Keeping our eye on the ball: Budget 2010

Everyone concerned about the future of Canada’s social programs, transfers to individuals (like pensions), and government programs in general should be keeping a keen eye on Ottawa for the next month as we get closer to budget day on March 3rd.  The Harper conservatives have been thinking about this day for a long time but their plans, usually firm long before implementation, and designed personally by Harper, are in disarray this time.

Harper is juggling various strategic balls at the moment and each of them has risk associated with it. First, Harper did not expect to be heading for this first big deficit budget tied with the Liberals in the polls. His gross miscalculation about the impact of shutting down Parliament has thrown a serious wrench into the works. While it is impossible to be certain, there is good reason to believe that he might have forced an election on the budget – placing in it some calculated outrage that the opposition parties would have to vote against. Polls in the fall – when planning began in earnest – suggested a possible majority. That is now dead in the water.

According to the Globe and Mail there is real dissent within the ranks of the government over the relative political benefits of going after the deficit versus continuing stimulus spending – or at least, not cutting normal expenditures. This question takes on much greater significance given that Harper now does not control the political agenda. Even in early January Finance Minister Flaherty was warning about “restraint.”  No more. The message now is more nuanced and exposes real confusion in the bunker.

Both Harper’s options have risks. If he starts hacking away at the things he hates – almost everything but defence spending – Harper risks angering even more Canadians whose economic insecurity is still front of mind. Unemployment is not coming down and many Canadians are maintaining their life style in spite of hardship by borrowing on the increased value of their homes. The rapid increase in home values has postponed the moment of truth for many people. But the real estate bubble that I warned about last fall is now beginning to worry even the executive of the Big Six Banks – the short term beneficiaries of easy mortgage money. If that bubble – not in danger of bursting just yet – should grow and stimulus funding cause inflation and higher interest rates, the risk of a mortgage default crisis becomes real. Harper does not want to be planning for an election during such a crisis as it would mean certain defeat.

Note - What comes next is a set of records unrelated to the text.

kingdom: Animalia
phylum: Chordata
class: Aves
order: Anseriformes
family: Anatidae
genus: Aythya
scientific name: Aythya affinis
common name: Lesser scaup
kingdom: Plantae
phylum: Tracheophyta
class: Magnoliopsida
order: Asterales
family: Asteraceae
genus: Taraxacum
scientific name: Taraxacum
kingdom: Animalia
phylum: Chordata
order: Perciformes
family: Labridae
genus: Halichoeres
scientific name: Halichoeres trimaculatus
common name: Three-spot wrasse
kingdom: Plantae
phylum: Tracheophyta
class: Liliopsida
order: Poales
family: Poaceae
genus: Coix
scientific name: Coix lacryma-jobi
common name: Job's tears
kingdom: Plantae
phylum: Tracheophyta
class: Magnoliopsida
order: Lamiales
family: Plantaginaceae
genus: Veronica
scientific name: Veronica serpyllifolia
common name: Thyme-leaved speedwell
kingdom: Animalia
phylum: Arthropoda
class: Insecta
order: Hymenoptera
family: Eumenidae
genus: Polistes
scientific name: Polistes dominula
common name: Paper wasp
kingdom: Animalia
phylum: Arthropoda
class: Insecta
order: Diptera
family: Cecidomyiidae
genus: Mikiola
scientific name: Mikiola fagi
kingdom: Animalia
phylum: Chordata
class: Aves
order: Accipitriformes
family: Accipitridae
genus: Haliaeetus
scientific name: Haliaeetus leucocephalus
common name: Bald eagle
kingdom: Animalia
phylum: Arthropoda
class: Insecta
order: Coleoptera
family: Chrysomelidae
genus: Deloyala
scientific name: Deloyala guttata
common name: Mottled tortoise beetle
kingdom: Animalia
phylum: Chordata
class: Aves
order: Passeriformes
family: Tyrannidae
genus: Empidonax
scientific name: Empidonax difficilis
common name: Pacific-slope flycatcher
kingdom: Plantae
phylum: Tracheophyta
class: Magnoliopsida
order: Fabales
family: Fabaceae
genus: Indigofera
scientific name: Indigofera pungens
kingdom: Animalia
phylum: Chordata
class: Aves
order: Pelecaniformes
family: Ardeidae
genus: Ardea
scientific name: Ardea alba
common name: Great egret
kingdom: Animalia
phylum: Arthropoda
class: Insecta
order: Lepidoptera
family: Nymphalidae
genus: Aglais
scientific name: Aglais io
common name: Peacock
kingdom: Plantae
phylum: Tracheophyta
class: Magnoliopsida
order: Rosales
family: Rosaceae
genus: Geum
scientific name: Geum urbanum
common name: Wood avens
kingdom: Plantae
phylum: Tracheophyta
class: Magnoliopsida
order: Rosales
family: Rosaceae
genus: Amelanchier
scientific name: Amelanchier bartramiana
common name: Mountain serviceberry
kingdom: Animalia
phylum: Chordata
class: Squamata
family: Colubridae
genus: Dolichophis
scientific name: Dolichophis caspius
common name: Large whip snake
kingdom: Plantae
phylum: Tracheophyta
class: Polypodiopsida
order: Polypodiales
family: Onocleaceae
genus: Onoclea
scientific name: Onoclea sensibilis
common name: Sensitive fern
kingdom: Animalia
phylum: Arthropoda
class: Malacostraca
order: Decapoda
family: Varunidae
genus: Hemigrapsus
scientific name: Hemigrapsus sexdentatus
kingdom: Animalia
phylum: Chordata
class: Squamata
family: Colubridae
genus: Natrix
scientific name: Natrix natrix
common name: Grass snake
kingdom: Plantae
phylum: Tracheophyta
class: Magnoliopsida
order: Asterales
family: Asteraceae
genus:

It is fascinating to watch how the framing of an issue can change almost overnight in the right circumstances. I, along with a lot of others, would have thought that the sustained and relentless 1990s campaign against deficits would have placed a permanent taboo on public acceptance of them. But the financial crisis changed that. When those who were most vociferous about no more deficits (the hit-the-debt-wall crowd) suddenly reversed course, the taboo simply melted away.

That is what a recent poll suggests.  When asked which should be the government’s priority – spending to create jobs or controlling spending to eliminate the deficit, 51% of Canadians said keep spending versus 44% who said control spending. Even amongst self-identified Conservative voters the numbers were very close: 50% were for controlling spending, 46% for continuing the stimulus.  Women, who are now moving to the Liberals away from the Conservatives, were in favour of continued spending by a margin of 55% to 40%. In every important contested province except Quebec the numbers supported spending – in BC 53% to 38%.

There is good reason to believe that any serious cuts will be postponed – perhaps only till the fall and an economic update. But that time will be valuable for progressive forces because it will give us time to organize a campaign to tax the rich – and corporations – as the only sane and rational way to get back to fiscal health.